Penalising bad behaviour in schools

The proposal to strip child welfare benefits from parents or caregivers to children who violate school rules have made headlines since the beginning of July when new legislation drafts were published. Oravec claimed the wording of the new legislation allows schools to punish parents for any kind of misbehaviour, Sme reported.

Schools create their own school rules following the edict on elementary school of Education Ministry. The edict describes the appropriate behaviour of students and sanctions for rules breaking which have usually character of letter of admonition. If school repeatedly impose any of those sanctions the parent should lose the contributions for three months, according to child benefits law revision.

Some elementary schools forbid students to have coloured hair, wear make-up or to kiss their classmates therefore even this could be a reason for parents losing child benefits after the law becomes effective, Sme reported.

“School rules vary from school to school and their legal binding is different from laws or edicts; the assessment of rule breaking is much more arbitrary,” Oravec said. “There is a huge space for bullying or discrimination” of some students.

Jurči argues that the school sanction can only be imposed after consultation at pedagogues’ council, arguing it will not be an individual subjective decision. Nevertheless, the ministry slightly changed the wording of revision to be more exact after interdepartmental review, Sme reported on July 31.

“We implement penalties for serious rules violations, but school itself will have to assess the severity,” Pollák said, adding that he plans to force schools to exactly specify what children have to do to be penalised.

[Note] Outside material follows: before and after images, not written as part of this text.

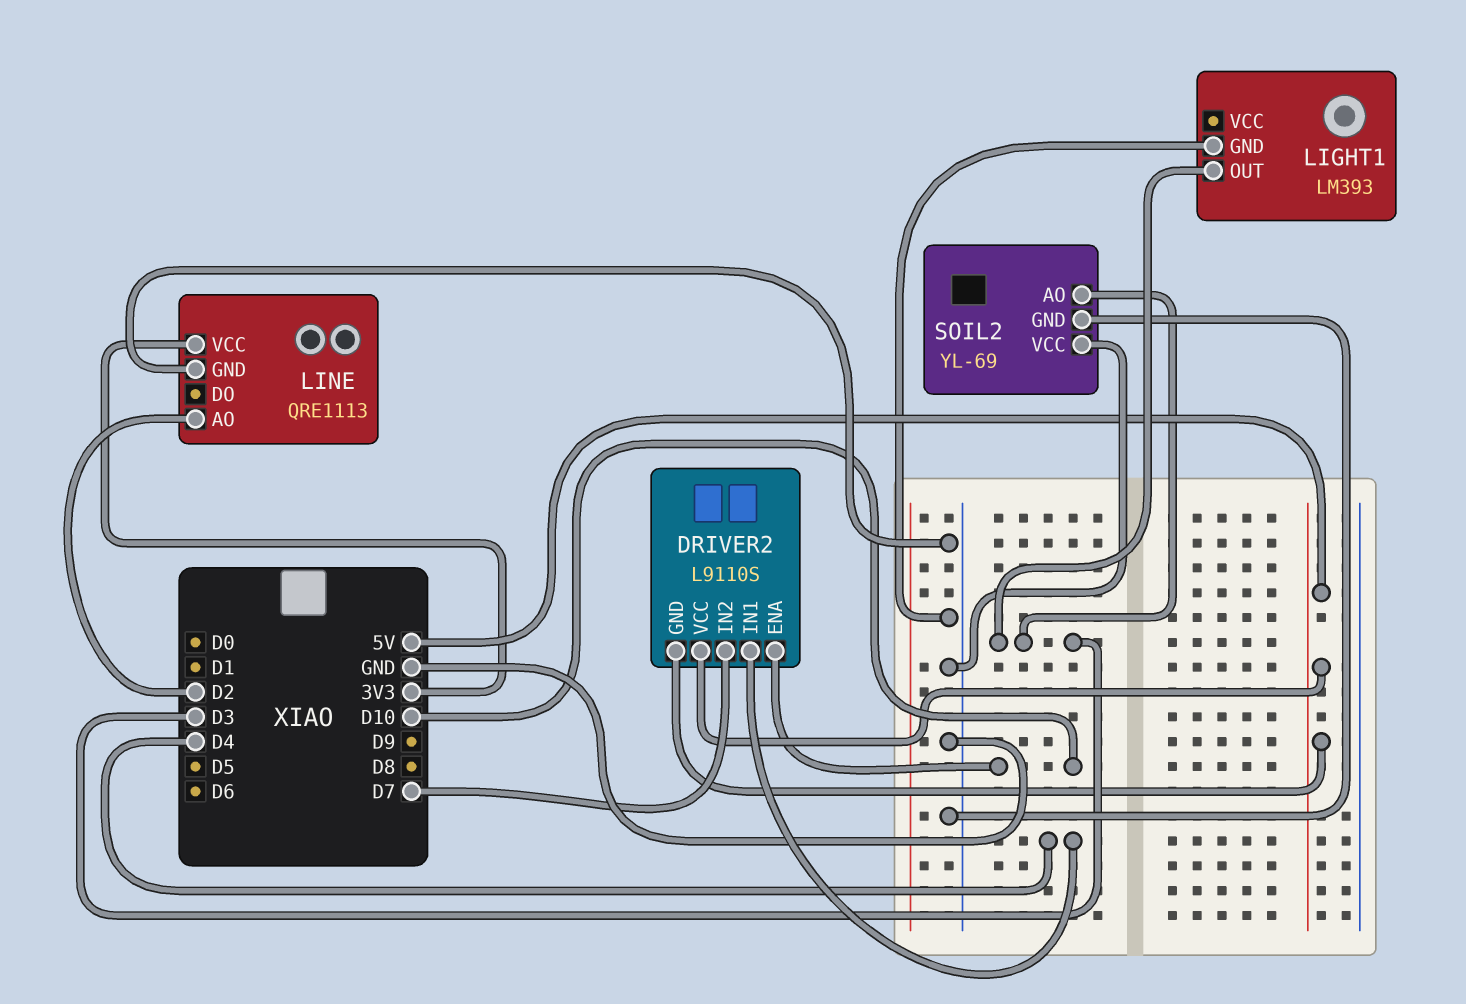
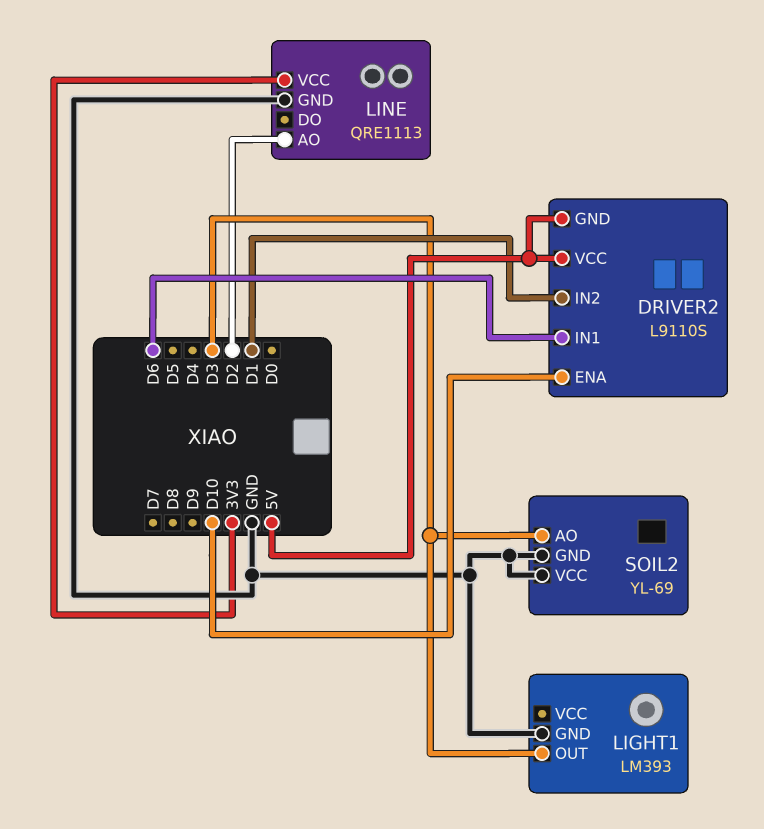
DRIVER2 pin IN1: D4 -> D6
DRIVER2 pin IN2: D7 -> D1

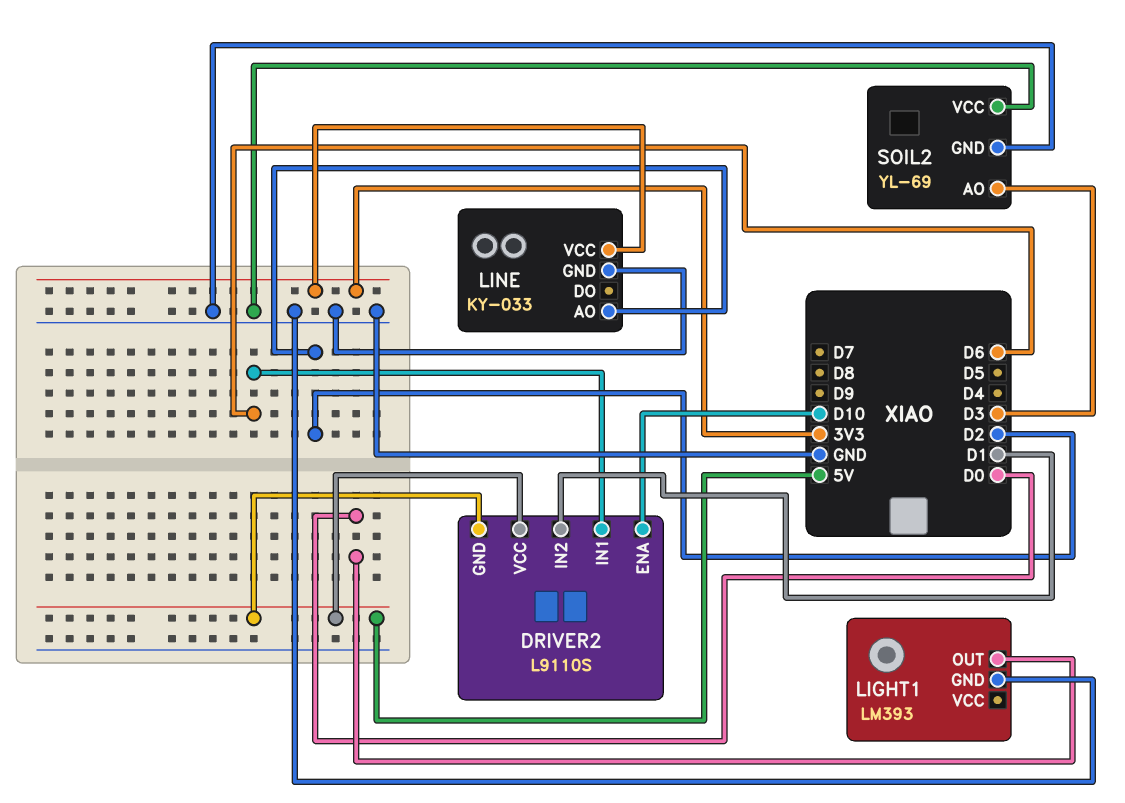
LIGHT1 pin OUT: D3 -> D0
LINE: QRE1113 -> KY-033

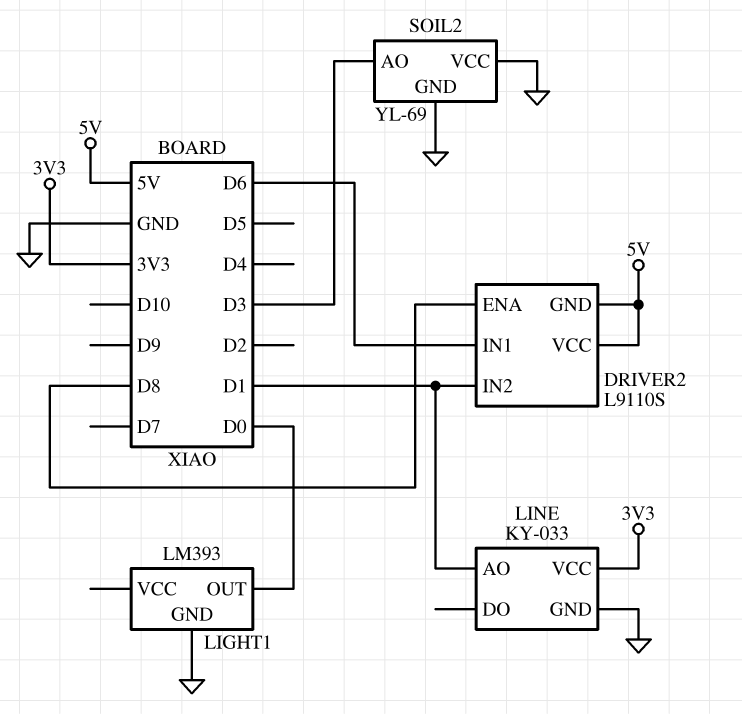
DRIVER2 pin ENA: D10 -> D8
LINE pin AO: D2 -> D1

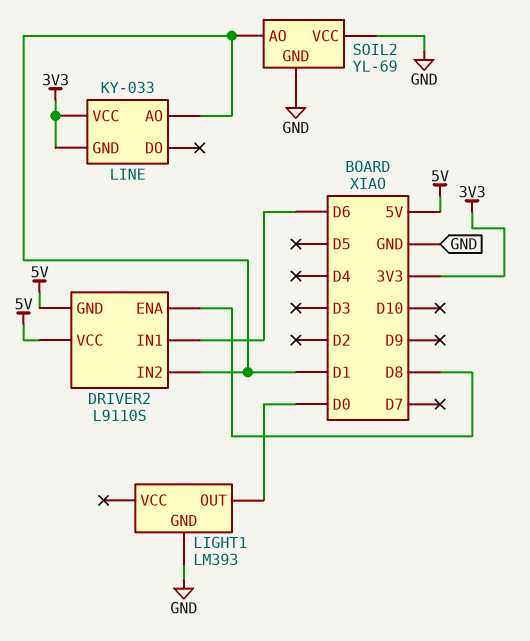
LINE pin GND: GND -> 3V3
SOIL2 pin AO: D3 -> D1

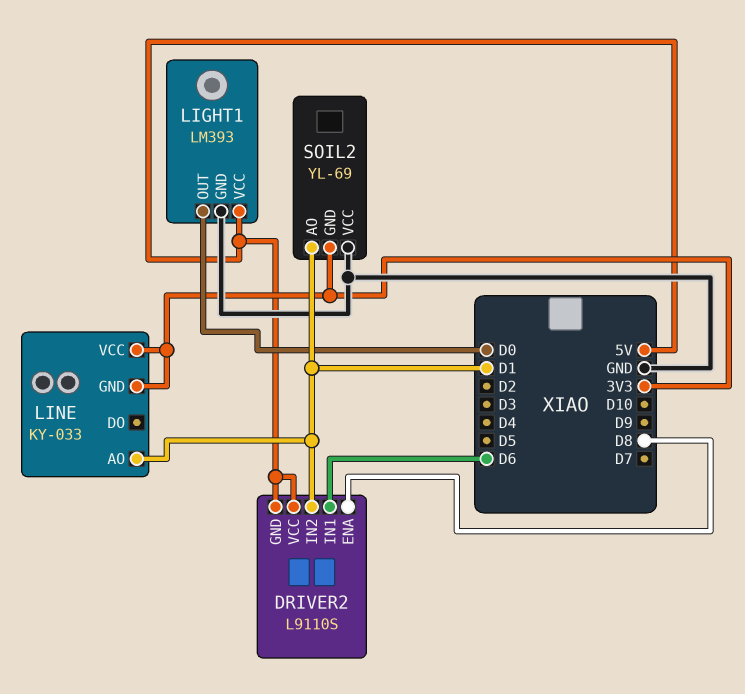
LIGHT1 pin VCC: none -> 5V
SOIL2 pin GND: GND -> 3V3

Oravec points to the material need welfare benefit as a guarantee of a minimal living-standard, while sanctioning people to bring them under that threshold goes against the whole principle of welfare.

“It is something like declaration of war on poor people; if you do not behave as we want then we will bully you and I consider it as dangerous for society,” he said.

Meanwhile, Pollák contends that failure to take responsibility must come with consequences.

“In the same way as a person decides to buy bread or alcohol, he or she decides to commit a delinquent act; nobody forced them to do that,” Pollák said.